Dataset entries
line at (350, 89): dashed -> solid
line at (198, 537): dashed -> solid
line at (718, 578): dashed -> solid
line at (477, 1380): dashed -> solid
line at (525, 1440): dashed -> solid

What is being asked> Retype each line of the listing above without any changes.

Reply>
line at (350, 89): dashed -> solid
line at (198, 537): dashed -> solid
line at (718, 578): dashed -> solid
line at (477, 1380): dashed -> solid
line at (525, 1440): dashed -> solid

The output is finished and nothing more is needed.